Yelp’s ad platform handles millions of ad requests everyday. To generate ad metrics and analytics in real-time, they built they ad event tracking and analyzing pipeline on top of Spark Streaming. It allows Yelp to manage large number of active ad campaigns and greatly reduce over-delivery. It also enables them to share ad metrics with advertisers in a more timely fashion.

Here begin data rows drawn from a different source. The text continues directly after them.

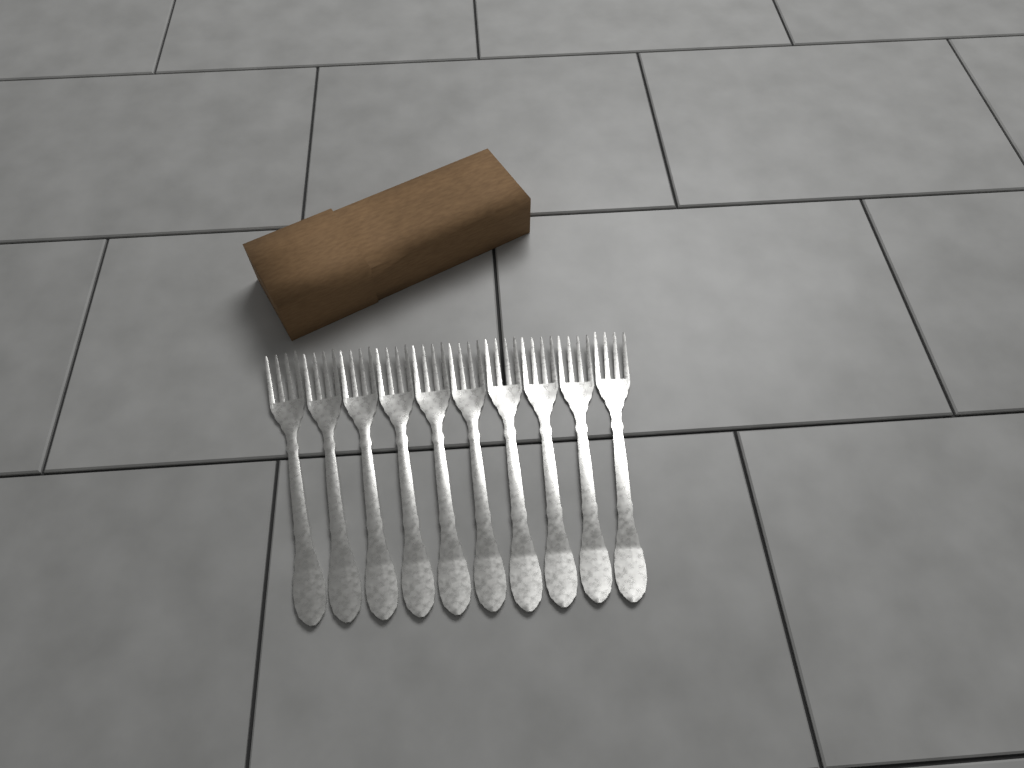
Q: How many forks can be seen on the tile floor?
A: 10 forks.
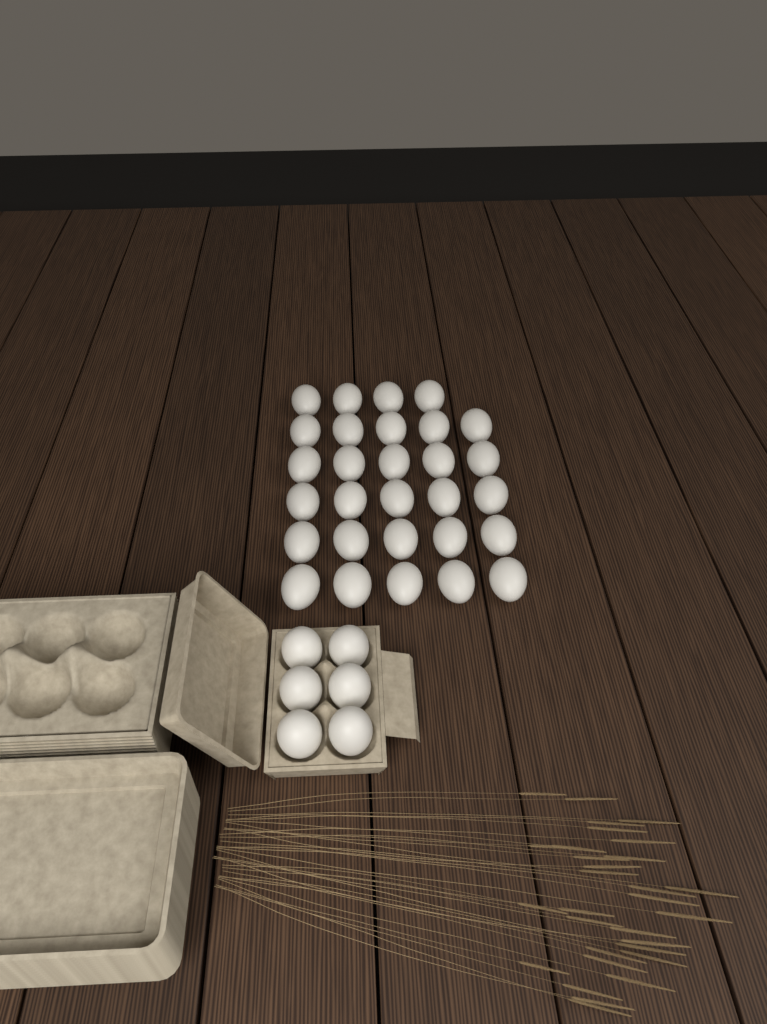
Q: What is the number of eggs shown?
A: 35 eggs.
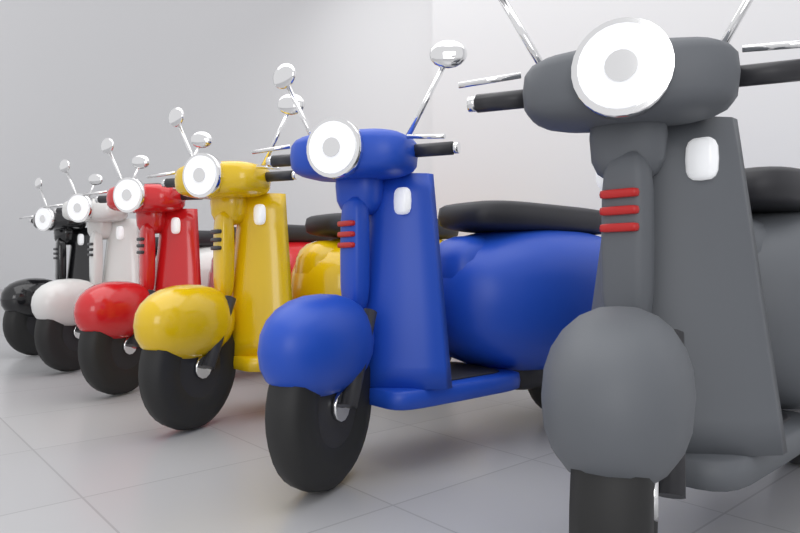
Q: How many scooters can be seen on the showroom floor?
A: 6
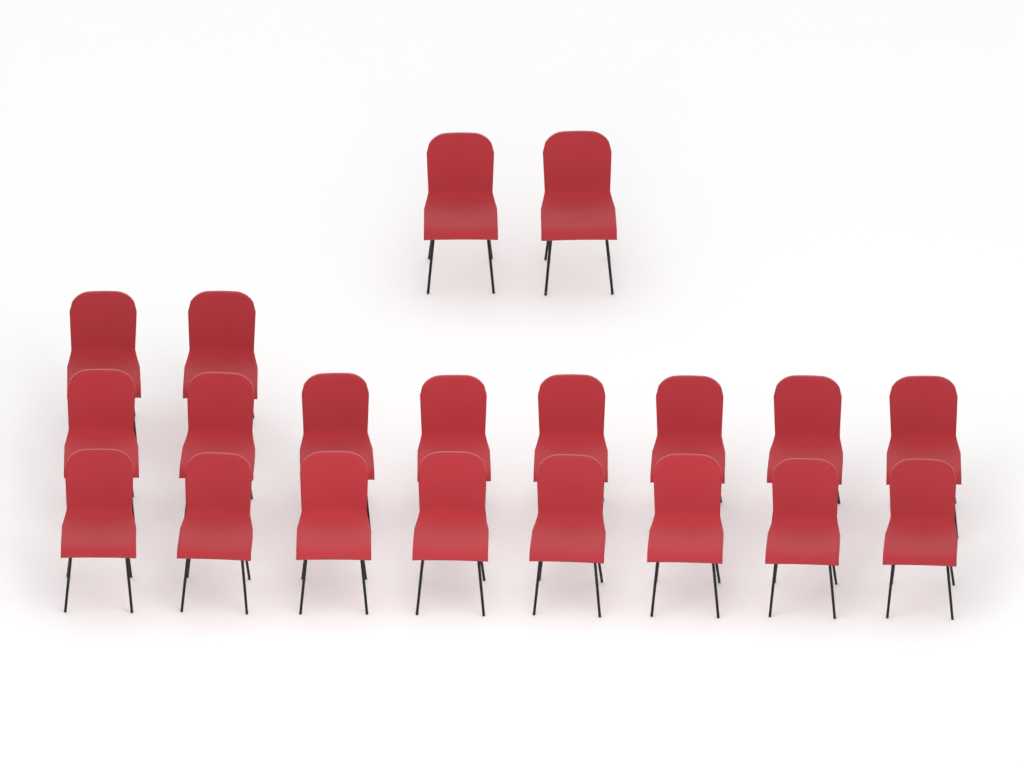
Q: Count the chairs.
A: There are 20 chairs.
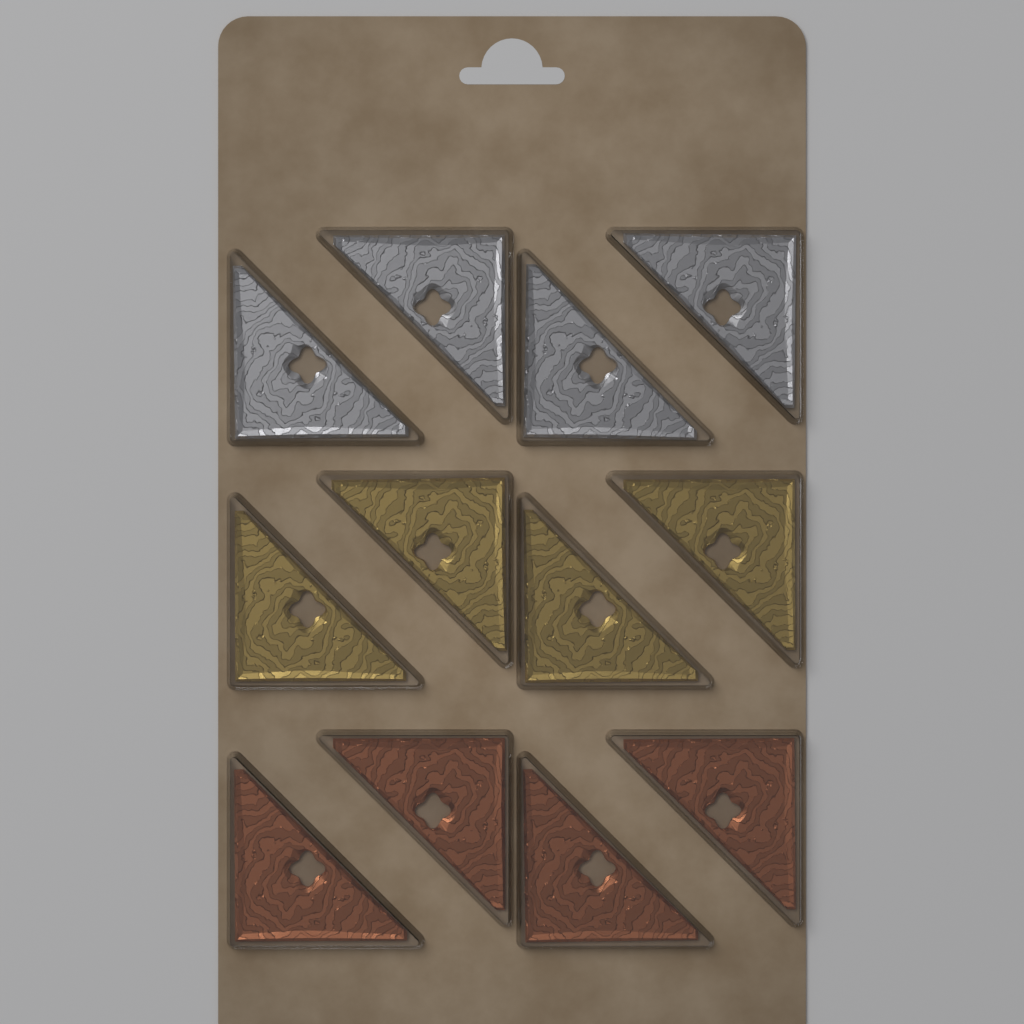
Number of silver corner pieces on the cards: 4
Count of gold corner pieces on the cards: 4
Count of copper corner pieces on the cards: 4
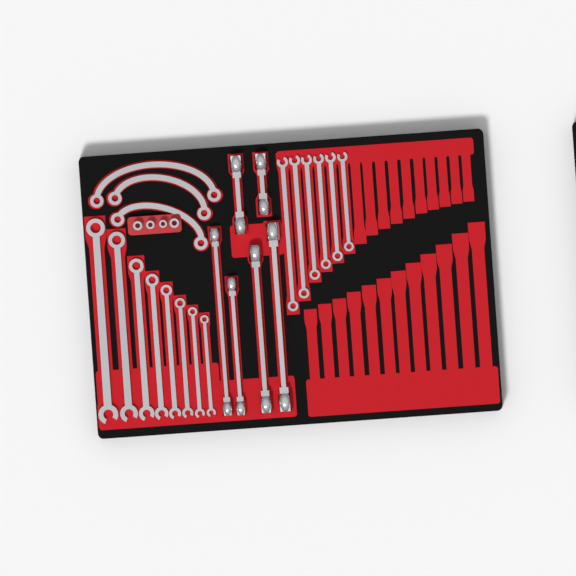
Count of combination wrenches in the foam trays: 14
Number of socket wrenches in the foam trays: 6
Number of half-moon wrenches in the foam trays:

This session will start with an overview of the entire pipeline and then focus on two specific challenges in the event consolidation part of the pipeline that Yelp had to solve. The first challenge will be about joining multiple data sources together to generate a single stream of ad events that feeds into various downstream systems. That involves solving several problems that are unique to real-time applications, such as windowed processing and handling of event delays. The second challenge covered is with regards to state management across code deployments and application restarts. Throughout the session, the speakers will share best practices for the design and development of large-scale Spark Streaming pipelines for production environments.
Session hashtag: #SFexp7
Amit is currently a software engineer at Yelp in the local ads space. He works on architecting and building pipelines for realtime processing and analytics. Prior to Yelp he was at Amazon working within the big data ecosystem. Over the years he has worked in various areas including medical imaging, robotics, machine learning and embedded systems. In his free time he likes to delve into abstract math, armchair physics and hand-wavy philosophy. He lives with his wife and two kids in California.
Yifan is an early member of Yelp’s ads team, responsible for the core advertising system representing the bulk of Yelp’s revenues. Over the years, he has developed systems enabling auction-based CPC advertising, mobile app advertising, auto-bidding, real-time ad event tracking and various other advertising features in Yelp.